One philosopher that I think should be widely read in these perilous times is Eric Hoffer. His first book, published in 1951, was entitled The True Believer. It was immensely popular in the 1960s, but it has faded from popular memory and not many people have heard of it or read it. It is still the best book, in my opinion, to gain an understanding of mass movements, such as we are witnessing these days with the hosannahs being offered up to Obama and Palin. Every time I see, on TV, the crowds worshipping at the feet of Obama or Palin I am reminded of the mass devotion offered to Adolf Hitler, the man whose movement inspired Eric Hoffer to write about mass movements. Eric Hoffer was no elite intellectual – he was a self-educated book-devouring migrant worker. During World War II, because he was rejected for health reasons by the military, he worked on the docks of ports on the West coast as a longshoreman. He was a working man’s philosopher, not an observer peering down on the masses from the ivory tower.

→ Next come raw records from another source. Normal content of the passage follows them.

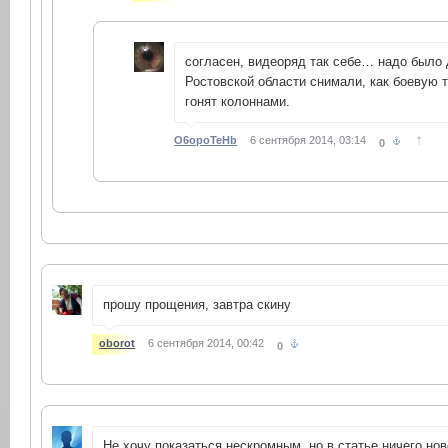
согласен, видеоряд так себе… надо было д
Ростовской области снимали, как боевую т
гонят колоннами.
↑
O6opoTeHb
6 сентября 2014, 03:14
0
прошу прощения, завтра скину
oborot
6 сентября 2014, 00:42
0
Не хочу показаться нескромным, но в статье ничего нов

We are in our current sad state partly because of what I like to call the “National Enquirer-ization” of America. America is the best entertained and least informed nation in the entire world.

I will get down off my soapbox, for today ….


Comments

More Thoughts on Sarah Palin — 3 Comments

  1. I think there is also an element of hope, hope that at last the secular saviour has arrived. People are so very tired of politicians being caught with their hands in the cookie jar and with their pants down that they are looking for a breath of fresh air. I don’t doubt that Palin will have an enormous amount of moral rectitude and I don’t doubt that she is very intelligent. But that doesn’t change two things: (1) a perceived willingness, on the part of a whole lot of people, to impose her belief system on others and (2) the fact that she will do as her masters order her to. She may be a reformer in Alaska, but that will go out the window in Washington, D.C. Washington has a whole lot more players who are a whole lot more powerful than the players in Wasilla or Juneau. The part that TV plays in this scenario is that people have lost the ability to question and reason – they are terribly gullible, to their lasting detriment.

  2. I agree with you that Palin is a puppet (a very perky puppet), but unfortunately, the masses are mesmerized by her, no doubt due in part to time spent in front of the boob tube, willingly having their minds manipulated.